Actions to take:
[a] According to the Spark quickstart page, which Java version is needed?
[b] Retype the part of the Spark quickstart page from "Quickstart · Spark¶" to "quickstart (Step 1→3)." word for word.

Reading text:
Quickstart · Spark¶
Same shape as the Polars quickstart, but with a Delta-enabled local SparkSession.
Prerequisites
- Python 3.11+, Java 17
pip install "datacoolie[spark,delta-spark]"
End state — same as the Polars quickstart: CSV → Delta table with watermark.
1. Metadata & data¶
Reuse the directory and metadata/orders.json from the Polars quickstart (Step 1→3).
2. Run it¶
run.py:
from delta import configure_spark_with_delta_pip
from pyspark.sql import SparkSession
from datacoolie.engines.spark_engine import SparkEngine
from datacoolie.metadata.file_provider import FileProvider
from datacoolie.orchestration.driver import DataCoolieDriver
from datacoolie.platforms.local_platform import LocalPlatform
builder = (
SparkSession.builder.appName("dc-quickstart")
.config("spark.sql.extensions", "io.delta.sql.DeltaSparkSessionExtension")
.config("spark.sql.catalog.spark_catalog", "org.apache.spark.sql.delta.catalog.DeltaCatalog")
)
spark: SparkSession = configure_spark_with_delta_pip(builder).getOrCreate()
platform = LocalPlatform()
engine = SparkEngine(spark_session=spark, platform=platform)
metadata = FileProvider(config_path="metadata/orders.json", platform=platform)
with DataCoolieDriver(engine=engine, metadata_provider=metadata) as driver:
result = driver.run(stage="ingest2bronze")
print(f"succeeded={result.succeeded} failed={result.failed}")
Delta-enabled SparkSession
Local Spark needs a Delta-enabled session. The example above configures the
Delta extensions and catalog explicitly. On Fabric, Databricks, EMR, or
another managed runtime, pass the existing session into
SparkEngine(spark_session=..., platform=platform) and keep the same
shared platform pattern.
3. Inspect¶
Differences vs the Polars run¶
| Aspect | Polars | Spark |
|---|---|---|
| Startup | <1 s | 10–30 s (JVM warm-up) |
| In-memory datetime dtype | Datetime |
timestamp / timestamp_ntz |
| Scale ceiling | single node, ~10 GB | cluster, TB+ |
| Delta backend | delta-rs |
Spark + delta-spark |
Both produce the same Delta table on disk and record compatible watermarks — you can mix engines across stages.
If you later add schema_hints with timestamp columns, SchemaConverter
applies the same no-time-zone normalization hook on both engines. The row
above describes the runtime-native DataFrame dtype, not a different on-disk
result.

Material shown:
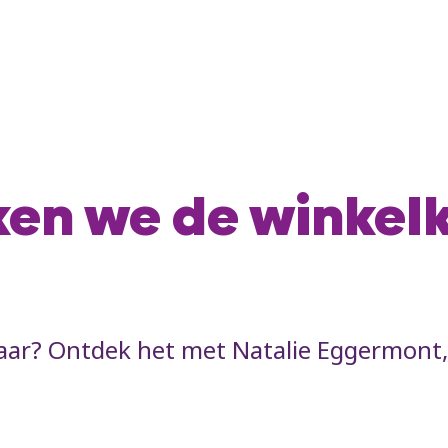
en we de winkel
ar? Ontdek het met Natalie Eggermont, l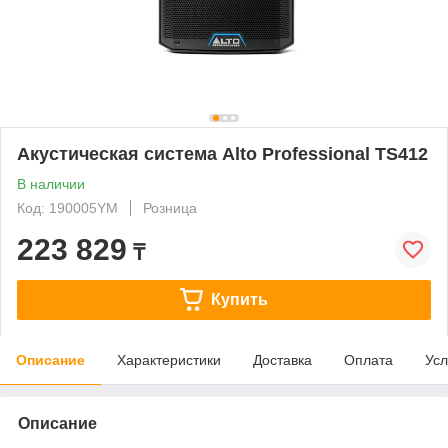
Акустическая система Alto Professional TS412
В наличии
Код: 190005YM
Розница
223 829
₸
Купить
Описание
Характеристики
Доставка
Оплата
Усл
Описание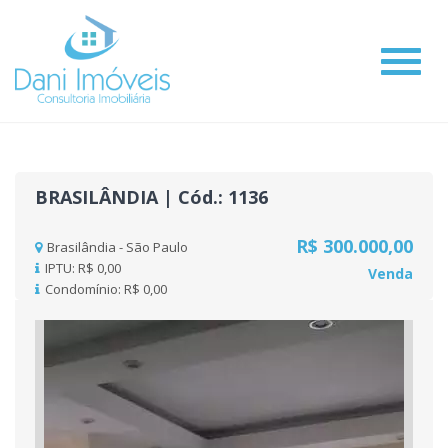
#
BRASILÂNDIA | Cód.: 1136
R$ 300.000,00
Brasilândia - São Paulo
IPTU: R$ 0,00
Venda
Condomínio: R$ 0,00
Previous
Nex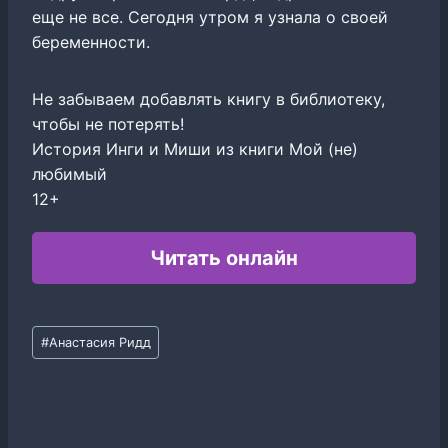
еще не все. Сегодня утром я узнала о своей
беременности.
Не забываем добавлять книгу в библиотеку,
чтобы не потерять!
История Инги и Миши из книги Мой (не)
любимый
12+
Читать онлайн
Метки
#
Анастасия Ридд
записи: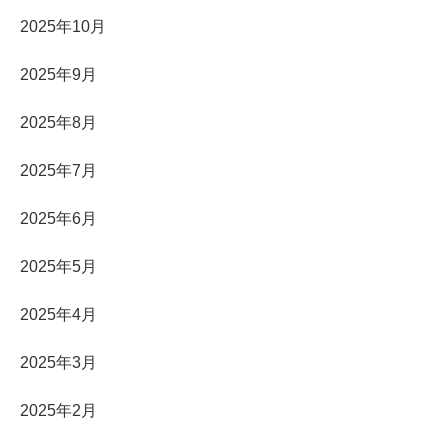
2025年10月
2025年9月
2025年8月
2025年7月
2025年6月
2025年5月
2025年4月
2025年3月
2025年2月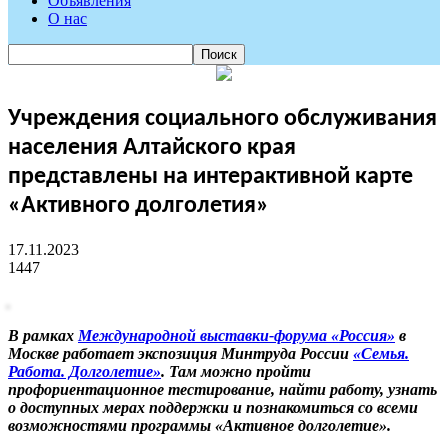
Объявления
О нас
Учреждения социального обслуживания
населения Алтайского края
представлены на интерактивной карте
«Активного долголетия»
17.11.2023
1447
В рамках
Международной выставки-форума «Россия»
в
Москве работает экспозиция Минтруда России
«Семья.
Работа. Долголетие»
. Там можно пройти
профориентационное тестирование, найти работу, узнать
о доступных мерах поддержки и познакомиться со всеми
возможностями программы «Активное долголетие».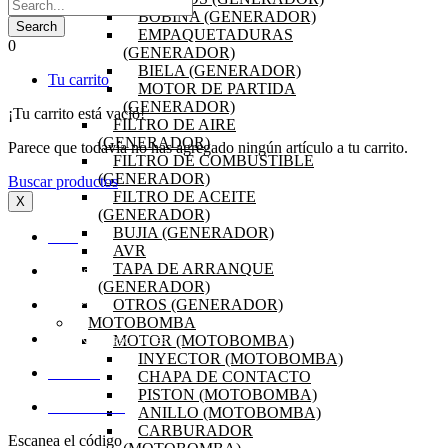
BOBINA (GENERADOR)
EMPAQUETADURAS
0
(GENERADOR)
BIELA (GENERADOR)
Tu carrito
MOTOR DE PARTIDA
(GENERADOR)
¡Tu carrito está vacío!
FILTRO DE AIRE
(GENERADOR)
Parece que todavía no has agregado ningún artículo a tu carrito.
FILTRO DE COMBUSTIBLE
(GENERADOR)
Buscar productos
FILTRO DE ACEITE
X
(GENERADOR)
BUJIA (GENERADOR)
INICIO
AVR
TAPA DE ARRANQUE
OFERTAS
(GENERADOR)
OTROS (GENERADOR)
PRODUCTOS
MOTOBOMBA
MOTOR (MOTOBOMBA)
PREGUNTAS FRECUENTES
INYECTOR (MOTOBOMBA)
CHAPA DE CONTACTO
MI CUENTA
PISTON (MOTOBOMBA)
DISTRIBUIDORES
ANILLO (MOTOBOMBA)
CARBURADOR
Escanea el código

---

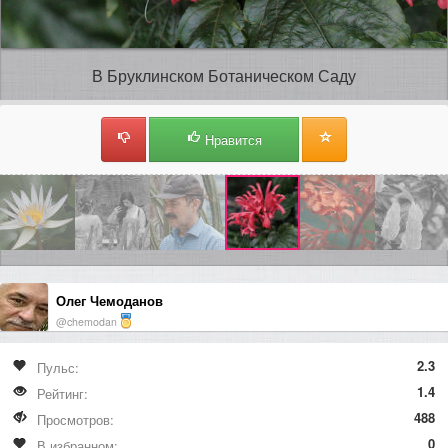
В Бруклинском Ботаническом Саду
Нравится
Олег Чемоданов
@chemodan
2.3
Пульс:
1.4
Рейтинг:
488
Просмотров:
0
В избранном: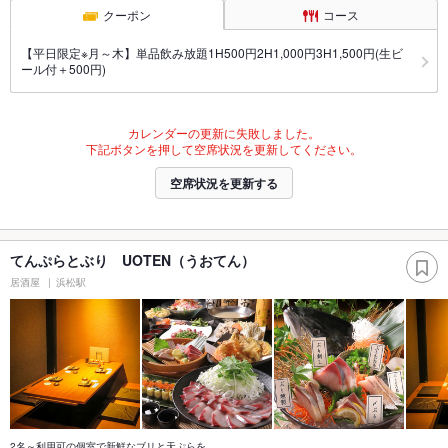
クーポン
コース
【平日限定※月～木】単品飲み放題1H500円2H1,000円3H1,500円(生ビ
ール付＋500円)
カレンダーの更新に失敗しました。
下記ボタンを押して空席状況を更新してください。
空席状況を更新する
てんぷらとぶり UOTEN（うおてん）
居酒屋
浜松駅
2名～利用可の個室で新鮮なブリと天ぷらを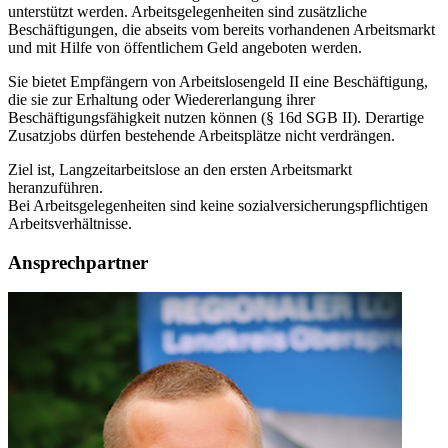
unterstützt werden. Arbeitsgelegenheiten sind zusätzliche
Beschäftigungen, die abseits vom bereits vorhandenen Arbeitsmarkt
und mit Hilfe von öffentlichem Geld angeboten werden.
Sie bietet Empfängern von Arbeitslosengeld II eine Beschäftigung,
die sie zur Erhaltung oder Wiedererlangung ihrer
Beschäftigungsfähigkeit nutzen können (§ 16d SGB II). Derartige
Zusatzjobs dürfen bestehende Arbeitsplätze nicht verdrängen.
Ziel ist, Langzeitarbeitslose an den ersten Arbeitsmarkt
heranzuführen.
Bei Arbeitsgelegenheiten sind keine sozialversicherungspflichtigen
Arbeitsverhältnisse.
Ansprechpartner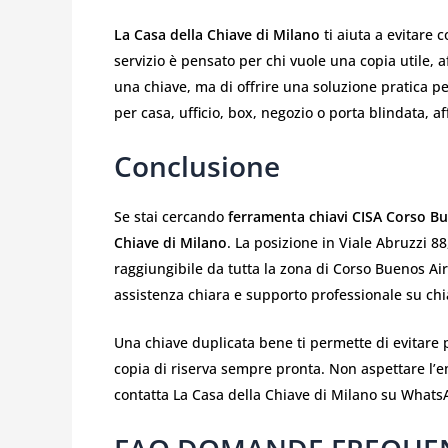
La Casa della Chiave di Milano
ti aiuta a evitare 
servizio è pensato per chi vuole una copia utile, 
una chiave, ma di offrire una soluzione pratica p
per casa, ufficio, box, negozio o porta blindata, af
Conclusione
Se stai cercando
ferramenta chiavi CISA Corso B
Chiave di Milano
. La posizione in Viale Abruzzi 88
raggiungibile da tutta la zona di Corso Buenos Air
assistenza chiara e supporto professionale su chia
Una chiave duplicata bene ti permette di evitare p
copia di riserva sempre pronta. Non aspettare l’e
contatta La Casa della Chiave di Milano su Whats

Results in order:
[a] Java 17

[b]
Quickstart · Spark¶
Same shape as the Polars quickstart, but with a Delta-enabled local SparkSession.
Prerequisites
- Python 3.11+, Java 17
pip install "datacoolie[spark,delta-spark]"
End state — same as the Polars quickstart: CSV → Delta table with watermark.
1. Metadata & data¶
Reuse the directory and metadata/orders.json from the Polars quickstart (Step 1→3).